The US is a Police State

Many readers may have thought the U.S. is “like a police state” - - think of the security dress down of everyone boarding a flight within the U.S. sphere of control. Political scientist Andrew Kolin goes far beyond hasty analogue. He argues with rich factual substantiation that the U.S is a police state all the way down – not only since the stolen elections and war state of George Bush Jr., but before and since in a cumulative throughline of bureaucratized despotism across borders.

Documented examples are reported in detail from 1950 on to disclose a record that is as systematic in suppressing public dissent as its client dictatorships elsewhere – albeit far more successfully kept out of public and scholarly attention. Since the electoral contests of, by and for the rich in America are proclaimed as “the leader of the Free World” in the ad-vehicle media many still watch and read, an example helps to clarify the reality not reported. When three nuns protested before the war-criminal bombing of Iraq in 2002 where no war crime was left undone, “they were arrested, handcuffed, left on the ground for three hours and then jailed for seven months before trial - - [for] sabotage and obstruction of justice” (p. 153).

Every step of their police repression was within the laws that had been concocted before and after 9-11, in particular by the provisions of “the Patriot Act” – with here as elsewhere the legislative title as integral to the Orwellian language of rule. The symbolic action of the nuns - painting blood on a missile silo – was in fact backed by international law against the “supreme crime” of non-defensive armed invasion of another country. Indeed their protest occurred just before the saturation bombing of civilian Baghdad which ended in the deaths of hundreds of thousands of children. But mass-murderous facts, citizen responsibility, moral courage and peaceful expression of the law of nations do not detain U.S. legal machinery. It is this legal machinery that Kolin focuses on to make his case that the U.S. is a police state.

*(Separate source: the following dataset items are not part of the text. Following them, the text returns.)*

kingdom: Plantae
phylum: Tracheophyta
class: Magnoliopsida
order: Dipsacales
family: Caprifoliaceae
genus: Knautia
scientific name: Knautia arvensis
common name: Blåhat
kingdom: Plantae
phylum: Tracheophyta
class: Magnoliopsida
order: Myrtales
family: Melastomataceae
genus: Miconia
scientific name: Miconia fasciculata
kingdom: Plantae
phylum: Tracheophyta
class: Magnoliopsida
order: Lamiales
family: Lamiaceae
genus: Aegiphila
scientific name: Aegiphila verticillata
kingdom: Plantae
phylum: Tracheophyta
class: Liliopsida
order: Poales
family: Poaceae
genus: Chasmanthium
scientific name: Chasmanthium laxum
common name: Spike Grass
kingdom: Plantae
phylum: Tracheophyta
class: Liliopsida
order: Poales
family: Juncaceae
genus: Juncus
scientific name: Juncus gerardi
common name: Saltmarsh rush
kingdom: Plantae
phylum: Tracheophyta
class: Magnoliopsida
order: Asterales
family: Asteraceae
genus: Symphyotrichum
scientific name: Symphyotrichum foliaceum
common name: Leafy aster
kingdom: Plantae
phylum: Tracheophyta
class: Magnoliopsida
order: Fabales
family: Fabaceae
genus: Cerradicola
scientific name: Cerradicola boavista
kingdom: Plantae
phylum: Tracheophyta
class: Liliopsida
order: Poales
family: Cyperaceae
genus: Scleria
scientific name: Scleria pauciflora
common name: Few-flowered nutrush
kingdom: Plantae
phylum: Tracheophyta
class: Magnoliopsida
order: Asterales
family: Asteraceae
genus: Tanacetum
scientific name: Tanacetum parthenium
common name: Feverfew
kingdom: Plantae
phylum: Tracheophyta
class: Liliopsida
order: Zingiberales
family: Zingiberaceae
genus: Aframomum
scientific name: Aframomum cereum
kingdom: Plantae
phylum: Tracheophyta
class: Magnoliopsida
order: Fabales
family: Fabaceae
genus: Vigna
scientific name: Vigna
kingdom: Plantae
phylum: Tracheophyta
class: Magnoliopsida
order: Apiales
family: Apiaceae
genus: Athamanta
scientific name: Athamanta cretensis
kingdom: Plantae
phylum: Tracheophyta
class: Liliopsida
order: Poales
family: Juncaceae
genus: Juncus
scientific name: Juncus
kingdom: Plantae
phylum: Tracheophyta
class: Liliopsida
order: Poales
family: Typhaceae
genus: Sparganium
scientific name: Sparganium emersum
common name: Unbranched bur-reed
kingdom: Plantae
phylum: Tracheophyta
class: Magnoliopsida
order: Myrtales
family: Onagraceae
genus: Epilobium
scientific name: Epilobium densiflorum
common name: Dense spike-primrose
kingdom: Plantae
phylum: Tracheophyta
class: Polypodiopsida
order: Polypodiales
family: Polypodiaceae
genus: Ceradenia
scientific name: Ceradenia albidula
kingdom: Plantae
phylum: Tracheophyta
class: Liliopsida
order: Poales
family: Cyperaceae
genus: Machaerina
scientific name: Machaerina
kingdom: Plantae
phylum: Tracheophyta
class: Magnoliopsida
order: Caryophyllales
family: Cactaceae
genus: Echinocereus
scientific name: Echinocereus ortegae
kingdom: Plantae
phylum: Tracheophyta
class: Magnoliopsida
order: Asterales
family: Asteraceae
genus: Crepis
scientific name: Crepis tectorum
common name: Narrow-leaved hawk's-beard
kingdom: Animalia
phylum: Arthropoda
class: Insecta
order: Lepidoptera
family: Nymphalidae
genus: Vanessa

What is a police state? Kolin states no criterion, but it can be deduced as unlimited state power of armed force freely discharged without citizen right to stop it. Anyone who has lived in the U.S. or its client dictatorships may recognize the concrete phenomena, but what is featured in this account are the laws and directives which empower the police state norms. While the men at the top always proclaim their devotion to the defence of freedom as armed force assaults on domestic dissent and dissident countries increase, none have been found guilty of breaking the law or repressing freedom of speech or assembly. It is U.S. laws and policies which form the U.S. police state, the argument is, and they are continuously made to enable an endless litany of crimes against human life.